Ayahuasca has long been used by Amazon tribes as a spiritual medicine. The website Ayahuasca Healings offers spiritual retreats in Peru and America. The website asks prospective customers if they want a deeper understanding of life and the universe, which implies we are all looking for inner peace.
Pain
When my stepfather had his hip replaced, he wouldn’t take the Oxycontin they gave him. He said he was afraid of becoming addicted, so he just sat with the pain. He was among the ranks of those old men who believe that silently enduring pain shows moral fortitude, so he said nothing.
His pills sat on the counter for months. When I realized he wasn’t going to use them, I might have taken a couple. For a bad back after driving six hours to see them. When I slept wrong and aggravated an old shoulder injury. I could almost always come up with some reason why I needed to be free from pain.
Revelation
Lots of people have painkillers in their medicine cabinets. Most of them won’t know if you steal a few.
Pain
The night Jeff died—went to bed and never woke up, and we don’t know if it was the alcohol or the drugs or only a tired heart giving out—he tried to call me, but I missed the call. We’d been missing each other for months, running on different schedules, drunk on different nights. The last time we talked he sounded more slurred than I’d ever heard him. He told me he wasn’t sure how to live. I said we only had to survive, but I was already half-drunk, and the alcohol gave me courage I don’t really have.
Pain
I hadn’t spoken to Julie for several months when she died. I suppose I got busy with other things. It’s so easy to stop calling someone. So easy to let the phone ring when they call you.

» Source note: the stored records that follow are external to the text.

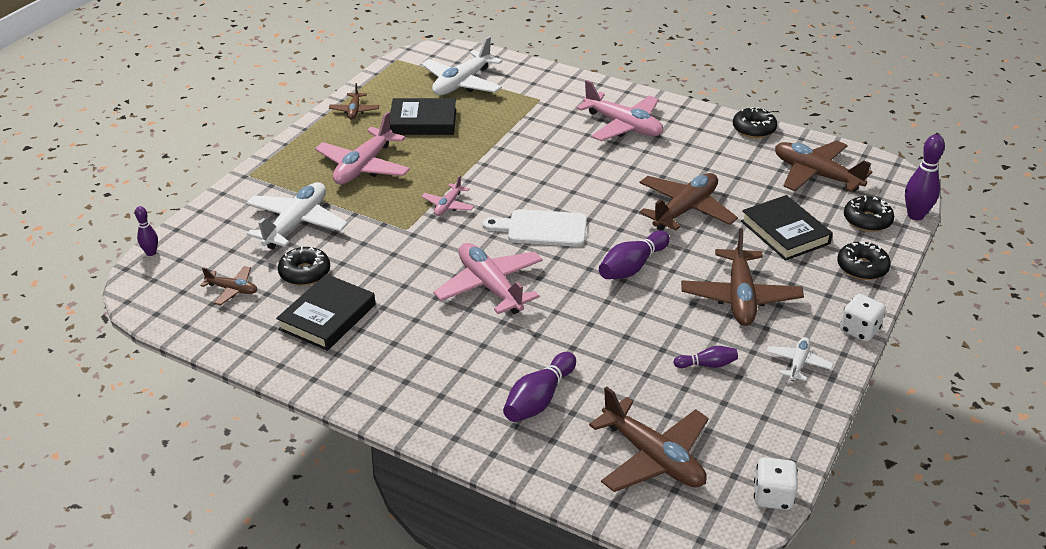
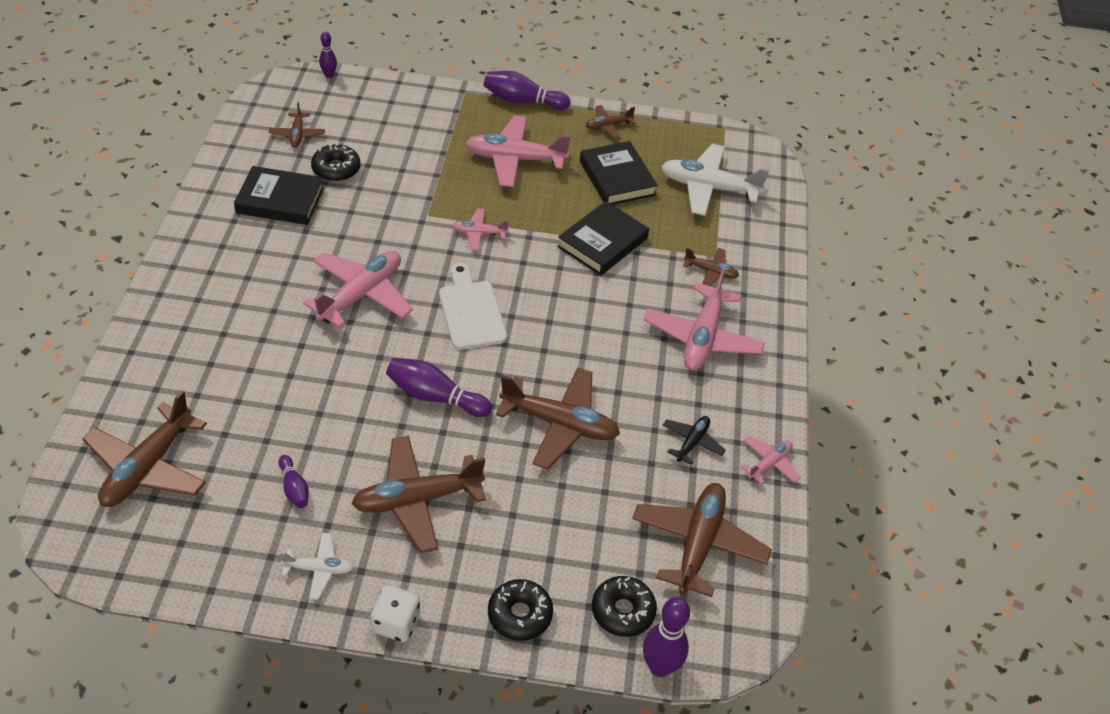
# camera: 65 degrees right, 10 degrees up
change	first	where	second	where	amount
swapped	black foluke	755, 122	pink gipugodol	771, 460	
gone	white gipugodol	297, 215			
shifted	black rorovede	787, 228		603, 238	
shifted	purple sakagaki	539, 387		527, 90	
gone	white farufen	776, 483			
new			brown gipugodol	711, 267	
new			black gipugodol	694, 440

Like Jeff, Julie went to sleep and never woke up. Afterward, a close friend assures me it wasn’t suicide. That the drugs and alcohol in her system were normal, for her.
It’s the last part that hurts, that “for her.”
Pain
When my uncle was dying of cancer he stayed high on Vicodin. He was afraid of needles so he wouldn’t let the hospice workers shoot him up with morphine, but toward the end the pain was too much for the Vicodin to handle, so he had to ask for more, and when he got more he slipped in and out of sleep until he finally slipped out of living. When we went to visit him in the last days he wouldn’t wake up. His eyes heavy as lead, his voice so slow it was hardly even there. My mother kept asking him if he wanted to wake up, and he kept shaking his head. She rubbed his shoulder to let him know she loved him, then handed him two more pills and held the water glass for him while he swallowed. I never spoke to him again.
Pain
The pain came from nowhere.
I was sitting in my office at the university where I taught, and then I was on my knees. Then my back, flat on the floor, trying to find some relief. When I made it to my doctor, she sent me to the emergency room.
I spent two weeks in the hospital and grew afraid of losing my job. Of my wife and daughters at home alone. Of the worry everyone around me held inside them. The beeping of the machines, the needle stuck in the back of my hand, the constant light coming from under the room door, all sent my anxiety spiraling. It amplified the pain in my abdomen. I wondered if I would have surgery. I wondered if I’d ever be the same again.
So when the nurses asked what my pain level was, I lied. I knew if I said one or two, they would give me Ibuprofen. Three or four and they would bring Vicodin, but five got me dilaudid, much stronger. A sweet, sweet rush that flooded through me, like nothing I’d ever felt before, like everything I’ve always wanted to feel. Like the first few drinks of alcohol, only magnified by a hundred. All the hurt of the world went away.
When I came down from the drug hours later I asked for more. I always wanted more. When it hit me, I could watch the nurses walk back and forth in the hallway for hours, watch my foot, watch the world out the window. I could only see the roof of another building and the steam leaking from the vents in the November rain, but the more I watched, the more afraid I became of leaving.